Monday, January 26, 2009

School Wins Confederate Flag T Shirt Case



Reporting at the Wall Street Journal blog, which can be accessed on our sidebar links, thoughtful blogger Dan Slater reports that a controversial Confederate flag case has been decided in Tennessee, and I for one am not too happy with the majority ruling.


The recap: A high school principal in Tennessee told students they couldn’t have “Rebel flags” or symbols of flags on their clothes. Three students, who felt that the policy unconstitutionally interfered with their ability to express their southern heritage, sued. In August, the Sixth Circuit Court of Appeals upheld a grant of summary judgment in favor of the school. This bugged me, as I am a student of Tinker vs. Des Moines, the landmark First Amendment case that struck down a school ban on armbands to protest the Vietnam War.


The court cited testimony that racial tensions — including racist and threatening graffiti and physical altercations between African-American and white students — comprised the context for the clothing ban. The court distinguished the case from Tinker and its progeny.
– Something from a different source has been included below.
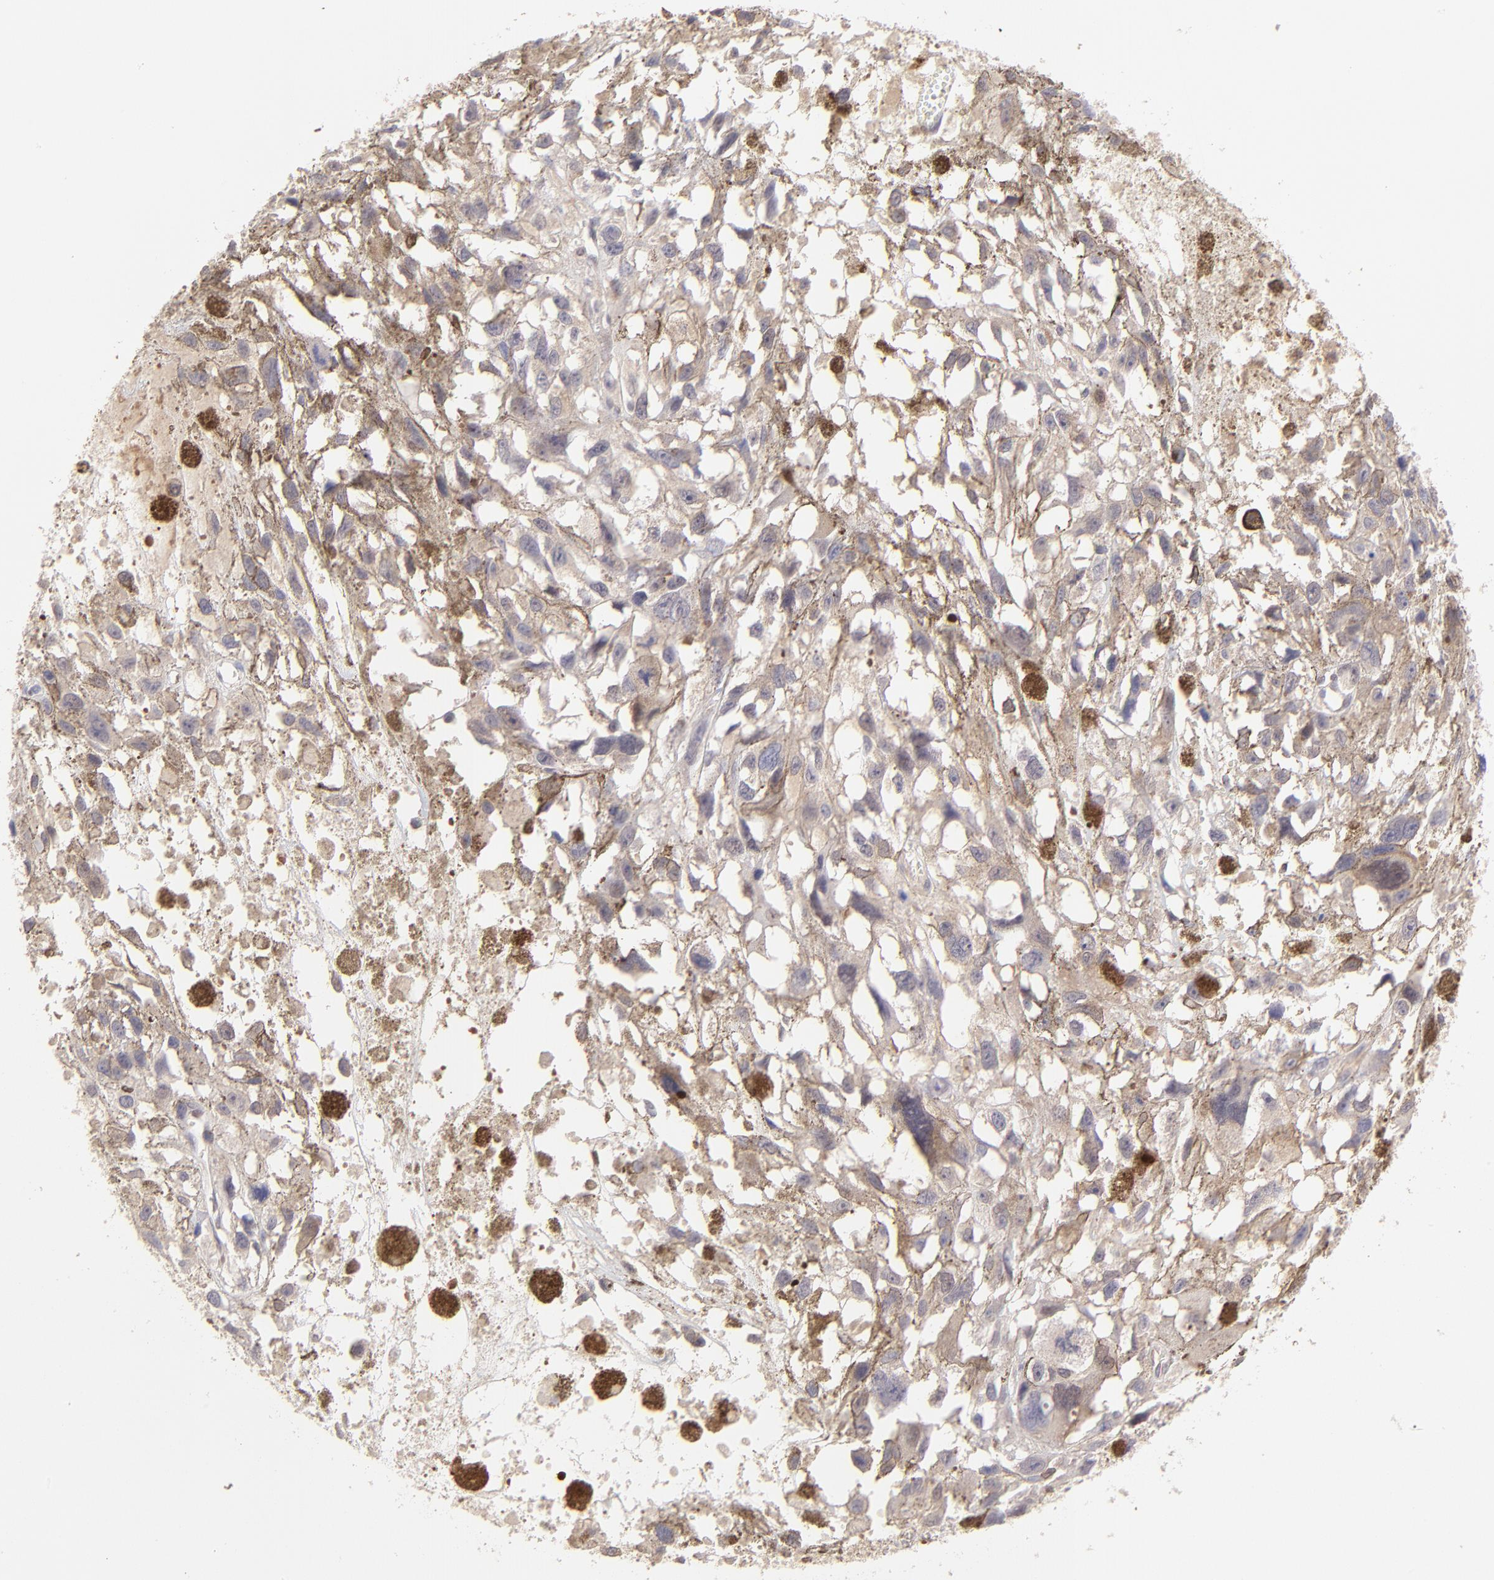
{"staining": {"intensity": "weak", "quantity": ">75%", "location": "cytoplasmic/membranous"}, "tissue": "melanoma", "cell_type": "Tumor cells", "image_type": "cancer", "snomed": [{"axis": "morphology", "description": "Malignant melanoma, Metastatic site"}, {"axis": "topography", "description": "Lymph node"}], "caption": "The photomicrograph demonstrates immunohistochemical staining of melanoma. There is weak cytoplasmic/membranous expression is appreciated in approximately >75% of tumor cells.", "gene": "HYAL1", "patient": {"sex": "male", "age": 59}}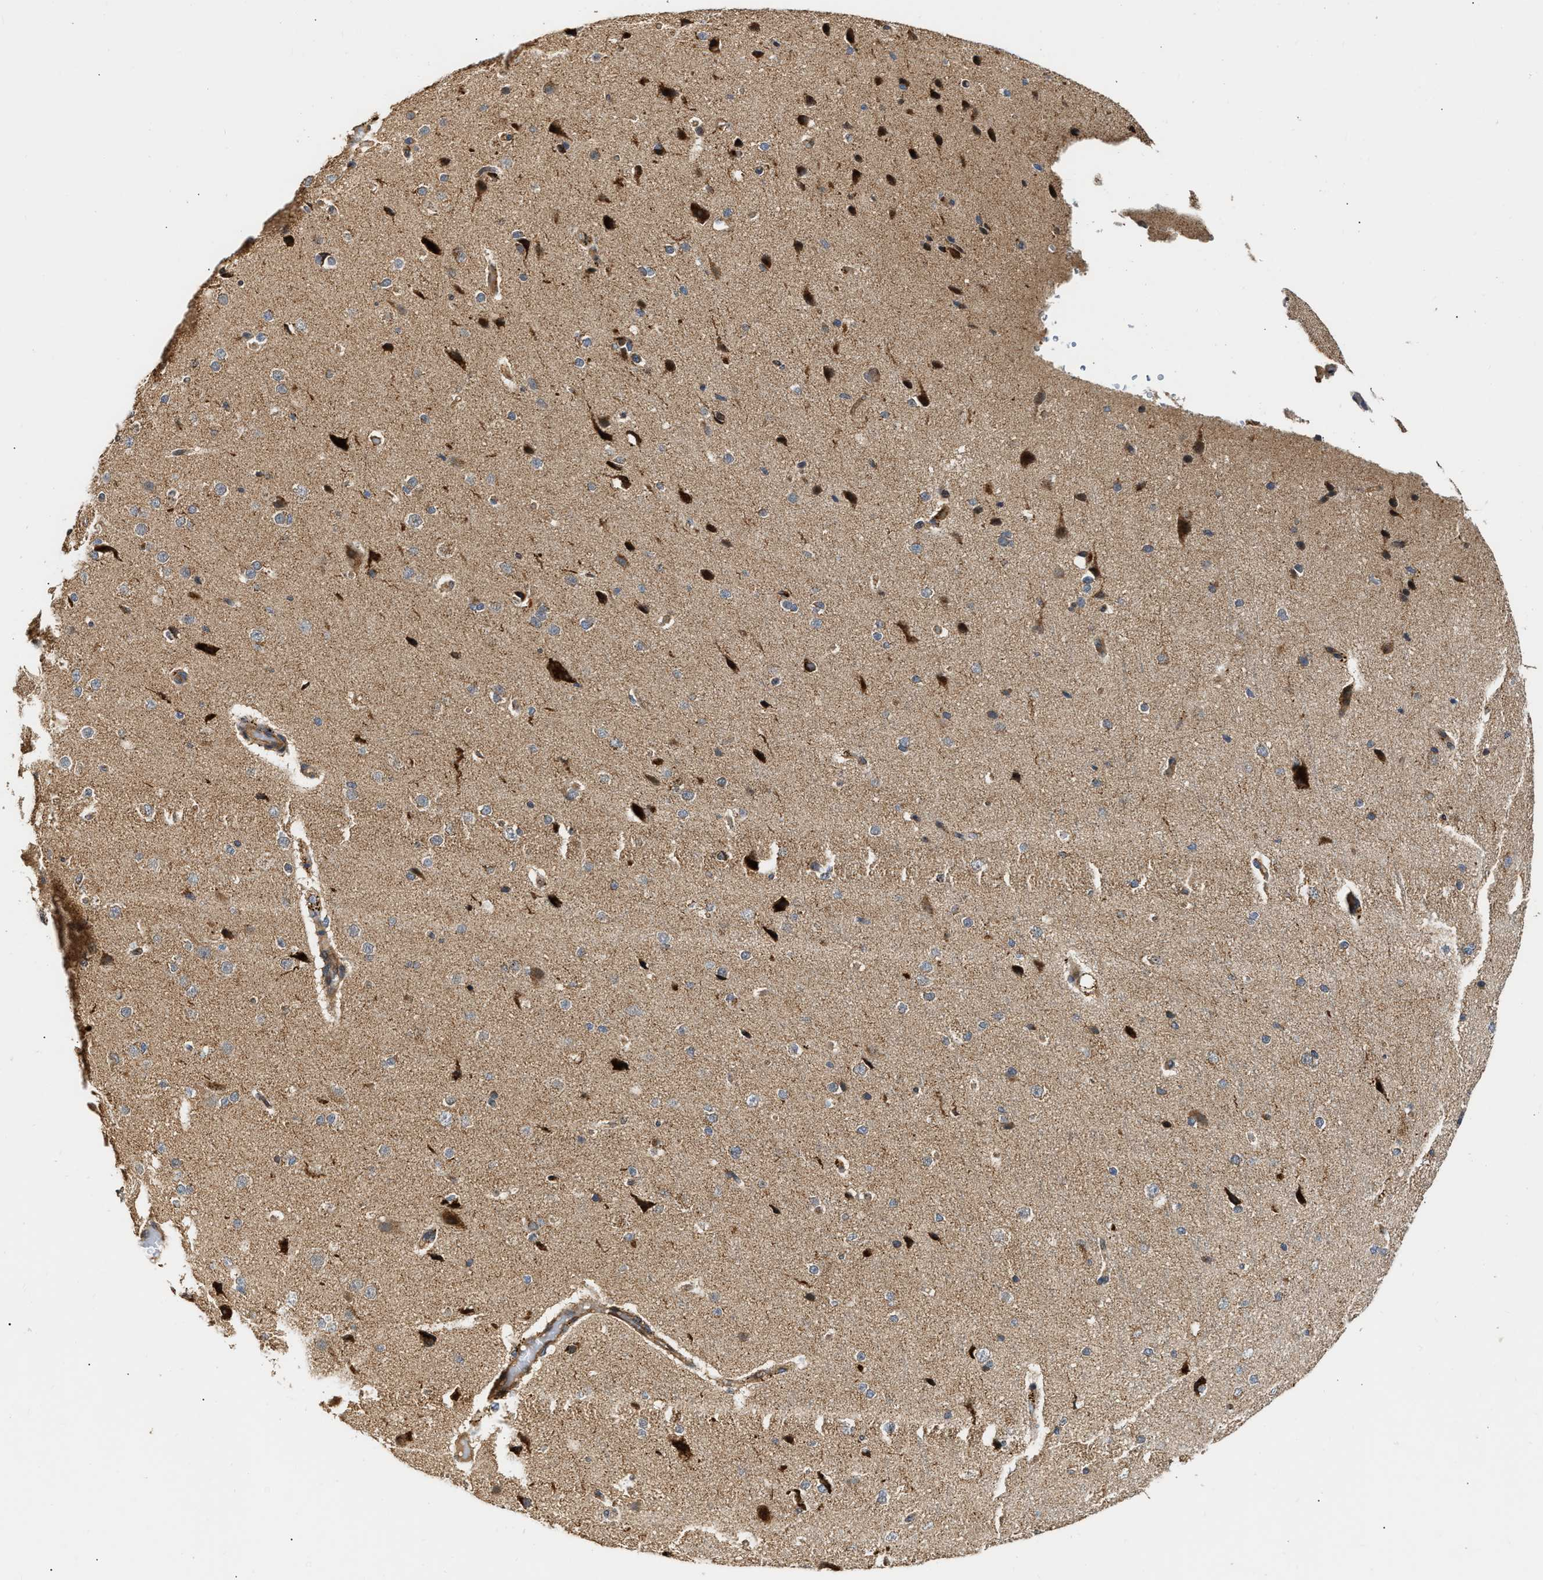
{"staining": {"intensity": "weak", "quantity": ">75%", "location": "cytoplasmic/membranous"}, "tissue": "cerebral cortex", "cell_type": "Endothelial cells", "image_type": "normal", "snomed": [{"axis": "morphology", "description": "Normal tissue, NOS"}, {"axis": "morphology", "description": "Developmental malformation"}, {"axis": "topography", "description": "Cerebral cortex"}], "caption": "Human cerebral cortex stained for a protein (brown) demonstrates weak cytoplasmic/membranous positive expression in about >75% of endothelial cells.", "gene": "EXTL2", "patient": {"sex": "female", "age": 30}}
Last week, the Sixth Circuit denied the students’ petition for rehearing en banc.
In dissent, Judge Danny Boggs wrote:


'It should be emphasized that no disruption of any sort was directly associated with the display of symbols, in that the persons displaying the symbols are not alleged to have been involved in any physical incidents, nor to have instigated even any verbal ones. . . Consider also that one of the plaintiffs to this case, who was involved in a verbal confrontation with another student, testified that after he was called a “dumb redneck,” he did not respond because “it’s not worth my time beating somebody’s butt because they’re just acting stupid.” . . . Though a confrontation short of a violent altercation could amount to a disruption within the meaning of Tinker, not every disagreement or incident of name-calling will support the suppression of speech. And it should be left to a jury to determine whether this disagreement both constitutes a disruption and was sufficiently related to the Confederate flag to justify a ban.'

The facts of the case are delicate but it seems to suggest to me that my behaviour should be governed by another reaction’s to it. Take a look at the case and let me know what you think.
I can totally relate personally with those who wanted to deny the students' the right to wear that shirt. I know exactly what they were feeling. My very first roommate at Hofstra University in 1967 was a kid from the deep South. When I walked into the dorm for the first time, he had already been there for a day, and set up the room. Above his bed, he had hung a large Confederate flag. I told him that there was no way I was living with that in my room; that it was racist and wrong and offensive. We wound up living together for less than a week. I hated the guy.
Today, even though I would not make him my friend, I would represent him as my client. I guess that is the difference forty years makes.